Prison conditions in Ukraine are as bad as Belarus and worsening. The number of people dying in custody in Ukraine is on the rise – 26 died in the first half of 2011 and 51 in the whole of 2010. In comparison, 23 died in the course of 2009 when Ukraine was classified as “free” by Freedom House (Ukrayinska Pravda, July 5).

Ukraine has refused to support the position of the EU in denouncing political repression in Belarus citing trade and historical ties as justification. In reality, the Ukrainian side’s calls for not isolating Belarus are in solidarity with Lukashenka whose fraudulent re-election in 2006 was greeted by Party of Regions leader Yanukovych. Besmertnyi was removed as Ambassador after he criticized the Yanukovych regime’s unwillingness to join the EU’s condemnation. During Yushchenko’s presidency Ukraine regularly joined the EU and US in condemning human rights abuses in Belarus.

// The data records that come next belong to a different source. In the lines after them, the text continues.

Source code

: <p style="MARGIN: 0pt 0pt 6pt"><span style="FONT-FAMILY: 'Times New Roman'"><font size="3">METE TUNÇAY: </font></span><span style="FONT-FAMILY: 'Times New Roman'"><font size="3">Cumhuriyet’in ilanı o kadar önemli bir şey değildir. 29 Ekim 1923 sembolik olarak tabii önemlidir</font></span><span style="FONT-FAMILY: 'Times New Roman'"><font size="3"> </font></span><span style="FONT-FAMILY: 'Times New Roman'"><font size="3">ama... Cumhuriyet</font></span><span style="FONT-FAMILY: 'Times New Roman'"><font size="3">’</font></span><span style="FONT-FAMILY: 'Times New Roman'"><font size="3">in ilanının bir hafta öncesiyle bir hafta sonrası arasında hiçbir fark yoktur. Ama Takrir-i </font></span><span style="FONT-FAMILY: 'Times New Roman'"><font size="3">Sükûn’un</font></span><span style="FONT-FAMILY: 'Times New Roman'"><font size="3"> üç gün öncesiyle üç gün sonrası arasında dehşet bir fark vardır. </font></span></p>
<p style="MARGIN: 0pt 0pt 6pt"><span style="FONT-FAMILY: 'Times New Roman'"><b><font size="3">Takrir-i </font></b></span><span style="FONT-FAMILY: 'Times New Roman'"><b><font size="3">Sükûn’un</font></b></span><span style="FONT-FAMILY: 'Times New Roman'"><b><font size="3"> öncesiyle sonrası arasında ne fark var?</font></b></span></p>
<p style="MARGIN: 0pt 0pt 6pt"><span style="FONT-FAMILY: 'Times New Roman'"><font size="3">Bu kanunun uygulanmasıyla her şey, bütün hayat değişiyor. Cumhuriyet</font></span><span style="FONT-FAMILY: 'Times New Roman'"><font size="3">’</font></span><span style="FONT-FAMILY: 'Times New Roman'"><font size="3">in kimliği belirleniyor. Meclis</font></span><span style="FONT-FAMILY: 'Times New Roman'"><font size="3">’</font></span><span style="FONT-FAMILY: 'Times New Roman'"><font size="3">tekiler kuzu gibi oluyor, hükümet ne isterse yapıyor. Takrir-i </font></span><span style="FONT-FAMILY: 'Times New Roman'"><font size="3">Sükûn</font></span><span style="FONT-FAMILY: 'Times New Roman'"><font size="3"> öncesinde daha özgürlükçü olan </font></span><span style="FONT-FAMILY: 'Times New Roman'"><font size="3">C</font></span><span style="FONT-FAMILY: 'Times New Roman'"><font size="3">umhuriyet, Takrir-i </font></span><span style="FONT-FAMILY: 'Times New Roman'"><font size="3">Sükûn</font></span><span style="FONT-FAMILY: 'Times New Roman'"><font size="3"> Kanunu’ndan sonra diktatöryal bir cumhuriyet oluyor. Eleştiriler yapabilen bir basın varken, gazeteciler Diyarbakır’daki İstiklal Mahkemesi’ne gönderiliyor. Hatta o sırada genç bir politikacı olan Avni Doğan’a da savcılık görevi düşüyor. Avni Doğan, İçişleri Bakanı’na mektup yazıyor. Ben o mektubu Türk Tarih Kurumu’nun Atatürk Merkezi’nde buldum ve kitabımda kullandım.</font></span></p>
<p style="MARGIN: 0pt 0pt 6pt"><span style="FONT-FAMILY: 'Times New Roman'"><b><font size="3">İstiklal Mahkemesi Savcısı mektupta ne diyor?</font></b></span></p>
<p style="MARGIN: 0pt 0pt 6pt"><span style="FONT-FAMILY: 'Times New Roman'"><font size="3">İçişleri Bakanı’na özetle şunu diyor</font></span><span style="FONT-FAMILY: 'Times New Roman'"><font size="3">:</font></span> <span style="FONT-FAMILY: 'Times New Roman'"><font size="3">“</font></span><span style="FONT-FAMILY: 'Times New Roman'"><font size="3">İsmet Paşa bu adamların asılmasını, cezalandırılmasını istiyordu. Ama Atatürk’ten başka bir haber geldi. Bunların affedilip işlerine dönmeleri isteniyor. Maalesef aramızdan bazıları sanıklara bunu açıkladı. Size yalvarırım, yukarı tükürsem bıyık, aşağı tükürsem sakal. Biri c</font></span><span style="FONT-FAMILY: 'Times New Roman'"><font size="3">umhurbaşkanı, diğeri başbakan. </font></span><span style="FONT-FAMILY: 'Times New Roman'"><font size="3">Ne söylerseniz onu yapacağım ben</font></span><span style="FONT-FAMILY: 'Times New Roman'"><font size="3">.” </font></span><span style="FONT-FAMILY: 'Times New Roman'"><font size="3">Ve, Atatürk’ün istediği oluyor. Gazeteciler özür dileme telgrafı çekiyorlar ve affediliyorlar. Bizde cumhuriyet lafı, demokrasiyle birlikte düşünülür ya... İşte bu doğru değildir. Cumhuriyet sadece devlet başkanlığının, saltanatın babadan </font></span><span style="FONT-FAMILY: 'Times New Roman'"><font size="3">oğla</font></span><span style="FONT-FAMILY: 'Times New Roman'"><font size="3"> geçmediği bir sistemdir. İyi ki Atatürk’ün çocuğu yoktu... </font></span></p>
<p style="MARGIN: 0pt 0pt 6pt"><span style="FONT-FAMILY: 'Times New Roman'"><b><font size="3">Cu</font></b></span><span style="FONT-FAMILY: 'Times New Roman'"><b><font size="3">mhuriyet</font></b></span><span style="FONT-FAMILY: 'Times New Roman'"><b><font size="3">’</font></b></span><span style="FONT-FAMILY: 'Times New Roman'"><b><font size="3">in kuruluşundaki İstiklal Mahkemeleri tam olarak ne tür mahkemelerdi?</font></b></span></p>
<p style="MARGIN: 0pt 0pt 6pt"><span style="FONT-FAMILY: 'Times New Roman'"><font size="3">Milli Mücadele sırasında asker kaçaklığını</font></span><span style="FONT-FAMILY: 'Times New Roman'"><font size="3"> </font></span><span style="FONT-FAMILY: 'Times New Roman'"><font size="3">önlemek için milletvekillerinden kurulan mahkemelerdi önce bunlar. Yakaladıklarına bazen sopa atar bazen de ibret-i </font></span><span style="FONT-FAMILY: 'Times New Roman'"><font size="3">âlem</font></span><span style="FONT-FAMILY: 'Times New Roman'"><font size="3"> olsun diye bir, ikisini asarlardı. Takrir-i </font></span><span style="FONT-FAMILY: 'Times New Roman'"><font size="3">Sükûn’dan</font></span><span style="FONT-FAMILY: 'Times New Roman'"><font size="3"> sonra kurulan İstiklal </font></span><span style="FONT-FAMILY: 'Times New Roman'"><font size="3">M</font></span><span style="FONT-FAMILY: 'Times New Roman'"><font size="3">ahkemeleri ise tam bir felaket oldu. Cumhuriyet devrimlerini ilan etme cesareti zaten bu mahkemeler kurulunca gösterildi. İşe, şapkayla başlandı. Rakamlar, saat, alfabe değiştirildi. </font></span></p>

Kontradetenko’s article “Is Ukraine building a new Belarus?” compares Lukashenka and Yanukovych’s similar worldviews (Ukrayinska Pravda, March 1). Indeed, both are economic nationalists vis-à-vis the West and Russia, they both came to power in free elections and proceeded to dismantle their democracies. Yanukovych’s family origins are in the hamlet of Yanuky in Belarus where the surname “Yanukovych” is quite common (see interview with Besmertnyi, Ukrayinska Pravda, June 15).

Yanukovych has never overseen a democratic election in four elections on his watch from 1999-2010 as Donetsk Governor, Prime Minister and President. At meetings in Washington and Brussels think tank and election experts and policymakers express disbelief that Ukraine’s October 2012 parliamentary elections will be held in accordance with democratic practices. Yanukovych ignored mild Western criticism of election infringements in the 2010 local elections and believes he won the 2004 elections –while denying election fraud took place (see interview with Yanukovych in, February 11).

Judicial reform in July 2010  marginalized the Supreme Court out of revenge for annulling his 2004 second round election which he remains convinced was “stolen” (Ukrayinska Pravda, December 4, 2008). As revealed by US cables leaked by Wikileaks, Yanukovych believes there was a Western conspiracy and “coup” against him in 2004 to deny him the presidency ( Yanukovych and his administration have denied every aspect of Western criticism of selective use of justice, media censorship, non-democratic elections and over-centralization of power, which has led to parliament becoming a rubber stamp institution for the first time. At the same time, Western policymakers and ex-ambassadors continue to confusingly state that a major difference between Belarus and Ukraine is that the latter listens to Western criticism. The US Helsinki Commission Statement on Ukraine repeats the illusion that Yanukovych will take into account criticism contained in an April Freedom House report (

Yanukovych, who was perceived as a “re-born” democrat by many Western policymakers in last year’s Ukrainian elections, was an illusion – as was pointed out by Jamestown analysts during the 2010 elections when it was a minority viewpoint. Eighteen months later that viewpoint is now held by a majority. It is taking a lot longer for Western policymakers to understand that the differences between Lukashenka and Yanukovych are also illusionary and merely a question of their time in office. Yanukovych is undermining Ukraine’s democracy at a far faster pace than did Lukashenka in the 1990s.